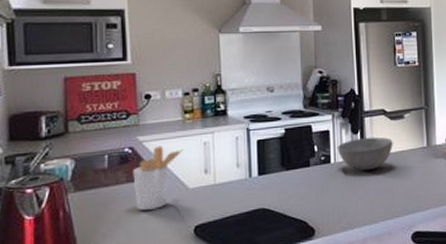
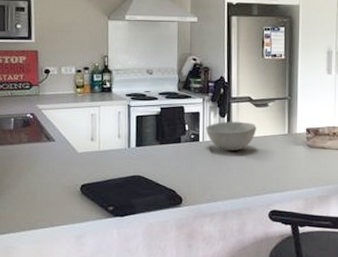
utensil holder: present [133,145,185,210] -> none [33,114,75,167]

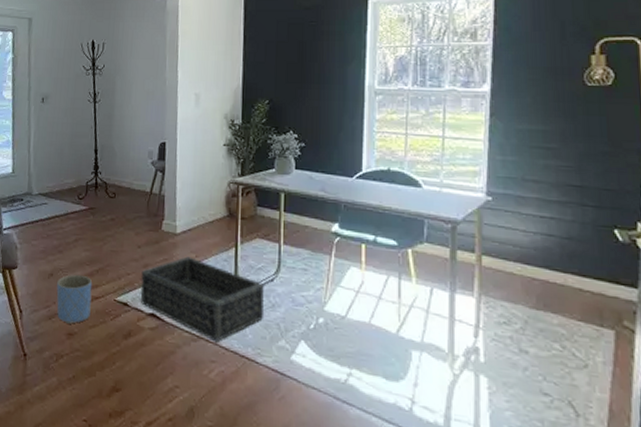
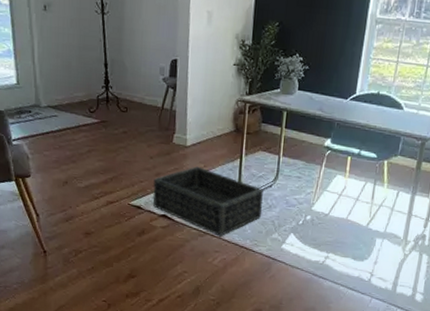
planter: present [56,274,93,324] -> none [72,182,107,225]

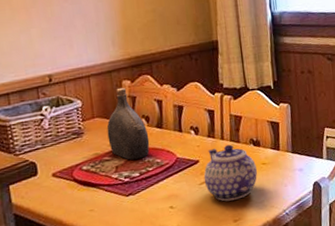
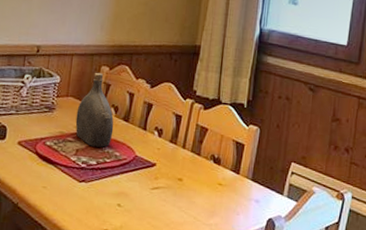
teapot: present [203,144,258,202] -> none [156,155,213,216]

________________________________________

● EXERCISE AIM
What this calls for is the material above set down exactly, pictures excluded.

● OUTPUT BELOW
utensil holder: present [133,145,185,210] -> none [33,114,75,167]

planter: present [56,274,93,324] -> none [72,182,107,225]

teapot: present [203,144,258,202] -> none [156,155,213,216]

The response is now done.